春杏挎著竹籃走來,籃裡裝著剛摘的薄荷,葉片上還掛著露水。“給棚子周圍擺些,”她把薄荷分插在田埂的石縫裡,“夜裡能驅蚊蟲,也讓守棚的人醒神。”她蹲在待放的苞前,用指尖輕輕碰了碰苞葉,“這苞攢足了勁,明早一準給你倆個驚喜。”
小虎扛著鋤頭從水渠那邊來,褲腳沾著泥,肩上搭著的汗巾浸得透濕。“渠水剛引過來,”他用汗巾擦了擦臉,“給待放的苞多澆點根水,讓它喝足了好開花。”他往麥生手裡塞了個小瓢,“輕點澆,彆濺著苞。”
麥生舀起瓢水,順著根鬚慢慢倒,看著水滲進土裡,彷彿能聽見花苞在地下使勁吮吸的聲音。他忽然覺得這待放的苞像個藏滿秘密的寶盒,裡麵裝著粉白的花,裝著飽滿的棉桃,裝著秋天的雪,還裝著他和啞女數花苞時的悄悄話。
日頭升高時,待放的苞更多了。有的苞葉已經裂開道縫,能看見裡麪粉白的花瓣;有的還緊緊裹著,卻鼓得發亮,像隨時會炸開的小燈籠。麥生和啞女挨著棵做記號,給每朵待放的苞繫上細紅繩,風一吹,紅繩在綠裡翻飛,像給寶盒繫了串鑰匙。
“張叔說,”春杏摘了片發黃的老葉,“開花時得放些蜜蜂進來,傳粉才勻,結的棉桃也周正。我昨兒去李嬸家說了,讓她明兒把蜂箱挪過來些。”她往遠處的柳樹林望瞭望,“你看那些蜜蜂,已經在林邊打轉了,準是聞著苞香來的。”
麥生順著她指的方向看,果然見幾隻蜜蜂在葉隙間飛,翅膀“嗡嗡”地響,像在給待放的苞唱催妝曲。他忽然想起去年第一朵花開放時,蜜蜂落在花瓣上的樣子,金黃的絨毛沾著粉,像穿了件花衣裳。
啞女從籃裡拿出個布包,解開是兩雙新做的布鞋,鞋底納得厚厚的,鞋麵上繡著朵待放的苞,粉線纏著綠線,針腳密密的。她把一雙遞給麥生,比劃著“明早穿,露重”,又指了指自己腳上的,是同款的,隻是繡的苞色淺些。
麥生把鞋往腳上一比,大小正合適。他摸著鞋麵上的苞,心裡暖得像揣了團炭火。風穿過棉田,待放的苞在枝椏上輕輕晃,紅繩在粉尖旁跳舞,彷彿在說“明天見”。
午後的陽光帶著熱意,麥生幫著小虎往壟溝裡鋪蓖麻葉。葉片寬大,能擋住爬向花苞的蟲,澀味還能驅蟲。他鋪得仔細,連苞下的土都蓋了層,啞女則在旁邊給待放的苞撒草木灰,兩人的影子在地上交疊,被陽光烤得暖融融的。

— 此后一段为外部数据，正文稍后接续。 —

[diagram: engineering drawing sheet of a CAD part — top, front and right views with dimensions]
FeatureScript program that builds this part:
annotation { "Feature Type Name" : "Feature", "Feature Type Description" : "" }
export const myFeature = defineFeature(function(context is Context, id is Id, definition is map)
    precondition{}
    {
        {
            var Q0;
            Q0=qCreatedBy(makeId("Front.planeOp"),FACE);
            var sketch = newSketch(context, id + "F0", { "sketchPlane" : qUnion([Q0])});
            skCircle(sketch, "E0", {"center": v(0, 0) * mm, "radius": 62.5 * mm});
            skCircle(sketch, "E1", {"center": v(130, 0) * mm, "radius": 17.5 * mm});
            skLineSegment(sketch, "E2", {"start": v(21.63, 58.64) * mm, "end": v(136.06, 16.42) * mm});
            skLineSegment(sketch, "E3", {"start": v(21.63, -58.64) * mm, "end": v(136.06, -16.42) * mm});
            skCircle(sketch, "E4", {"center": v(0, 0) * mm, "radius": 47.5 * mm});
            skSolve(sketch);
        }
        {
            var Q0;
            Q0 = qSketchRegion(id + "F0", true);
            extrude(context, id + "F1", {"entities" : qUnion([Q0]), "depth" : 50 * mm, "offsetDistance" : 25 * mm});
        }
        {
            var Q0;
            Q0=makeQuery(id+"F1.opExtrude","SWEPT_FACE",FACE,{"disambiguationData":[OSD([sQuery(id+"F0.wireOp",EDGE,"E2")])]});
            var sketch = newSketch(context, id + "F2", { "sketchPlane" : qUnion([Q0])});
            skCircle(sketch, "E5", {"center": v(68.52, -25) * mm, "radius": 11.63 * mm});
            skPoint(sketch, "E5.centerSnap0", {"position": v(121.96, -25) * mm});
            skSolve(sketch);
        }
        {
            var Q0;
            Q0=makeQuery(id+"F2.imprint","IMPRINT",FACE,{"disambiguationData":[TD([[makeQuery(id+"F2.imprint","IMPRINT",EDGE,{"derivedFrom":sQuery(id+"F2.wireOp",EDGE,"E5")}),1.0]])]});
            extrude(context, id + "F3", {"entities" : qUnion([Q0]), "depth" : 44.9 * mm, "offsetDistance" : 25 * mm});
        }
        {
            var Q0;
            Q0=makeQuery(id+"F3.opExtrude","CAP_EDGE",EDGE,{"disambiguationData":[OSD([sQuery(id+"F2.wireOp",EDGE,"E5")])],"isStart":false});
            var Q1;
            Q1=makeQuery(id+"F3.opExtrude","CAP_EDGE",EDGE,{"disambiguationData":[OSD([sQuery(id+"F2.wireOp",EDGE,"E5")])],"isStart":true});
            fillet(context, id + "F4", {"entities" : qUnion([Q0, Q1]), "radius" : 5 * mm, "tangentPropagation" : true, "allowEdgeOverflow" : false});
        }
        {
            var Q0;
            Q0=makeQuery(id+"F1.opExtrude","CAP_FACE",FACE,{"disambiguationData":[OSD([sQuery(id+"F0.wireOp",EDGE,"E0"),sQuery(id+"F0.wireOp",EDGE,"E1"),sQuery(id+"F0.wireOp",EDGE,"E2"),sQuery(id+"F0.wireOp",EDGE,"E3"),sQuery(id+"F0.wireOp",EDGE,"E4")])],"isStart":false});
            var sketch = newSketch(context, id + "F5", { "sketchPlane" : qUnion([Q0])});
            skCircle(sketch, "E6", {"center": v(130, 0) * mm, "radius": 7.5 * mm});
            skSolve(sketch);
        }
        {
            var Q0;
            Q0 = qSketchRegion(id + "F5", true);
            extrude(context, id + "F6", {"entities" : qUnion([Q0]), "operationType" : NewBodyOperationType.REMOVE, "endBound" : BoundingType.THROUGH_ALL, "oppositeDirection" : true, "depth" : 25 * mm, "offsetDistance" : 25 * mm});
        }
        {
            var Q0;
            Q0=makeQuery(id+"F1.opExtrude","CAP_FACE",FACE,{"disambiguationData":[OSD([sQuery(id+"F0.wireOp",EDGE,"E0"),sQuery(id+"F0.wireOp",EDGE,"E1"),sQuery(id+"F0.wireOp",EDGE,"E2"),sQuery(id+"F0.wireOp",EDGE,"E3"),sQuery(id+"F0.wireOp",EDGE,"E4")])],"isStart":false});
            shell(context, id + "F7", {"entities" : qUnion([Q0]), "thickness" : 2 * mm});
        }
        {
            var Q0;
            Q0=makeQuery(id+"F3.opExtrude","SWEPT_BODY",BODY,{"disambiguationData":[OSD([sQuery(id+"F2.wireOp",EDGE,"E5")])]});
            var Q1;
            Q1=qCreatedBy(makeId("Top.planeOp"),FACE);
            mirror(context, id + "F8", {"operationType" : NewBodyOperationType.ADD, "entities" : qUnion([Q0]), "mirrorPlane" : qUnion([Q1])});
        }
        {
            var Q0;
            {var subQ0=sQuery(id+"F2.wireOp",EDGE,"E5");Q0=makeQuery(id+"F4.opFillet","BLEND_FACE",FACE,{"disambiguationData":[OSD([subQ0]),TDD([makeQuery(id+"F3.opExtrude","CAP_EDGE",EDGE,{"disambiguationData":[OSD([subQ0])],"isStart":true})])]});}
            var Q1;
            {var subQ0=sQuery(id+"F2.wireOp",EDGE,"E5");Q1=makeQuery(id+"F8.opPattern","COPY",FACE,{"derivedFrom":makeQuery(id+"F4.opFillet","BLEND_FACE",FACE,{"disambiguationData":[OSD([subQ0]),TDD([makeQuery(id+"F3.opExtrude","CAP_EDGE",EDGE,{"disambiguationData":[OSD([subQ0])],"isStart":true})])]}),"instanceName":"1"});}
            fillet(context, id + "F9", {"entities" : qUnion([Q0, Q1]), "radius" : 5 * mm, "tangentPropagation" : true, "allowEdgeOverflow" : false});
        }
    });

“明早我帶兩個糖糕來,”麥生忽然說,“給第一朵花當賀禮。”
啞女用力點頭,從兜裡掏出個小瓷瓶,裡麵裝著胭脂,是她攢錢買的。她比劃著“給花瓣抹點”,惹得麥生笑出聲,說“花本來就夠豔了,再抹胭脂該害羞了”。
夕陽把待放的苞染成金紅色時,苞尖的粉在餘暉裡像燃著的小火苗。麥生最後看了眼最高的那朵苞,苞葉又張開了些,花瓣卷隱約能看出舒展的弧度。“晚安。”他輕聲說,像跟即將出嫁的姑娘道彆。
回家的路上,他摸了摸懷裡的糖糕票,又看了看腳上的新鞋,心裡踏實得很。他知道,等明天雞叫頭遍,這些待放的苞就會一個個綻開,把粉白的驚喜鋪滿棉田,而他和啞女,會守著第一朵花,看它在晨光裡舒展,聽蜜蜂在花瓣上唱歌,把這待放的期盼,釀成最甜的時光。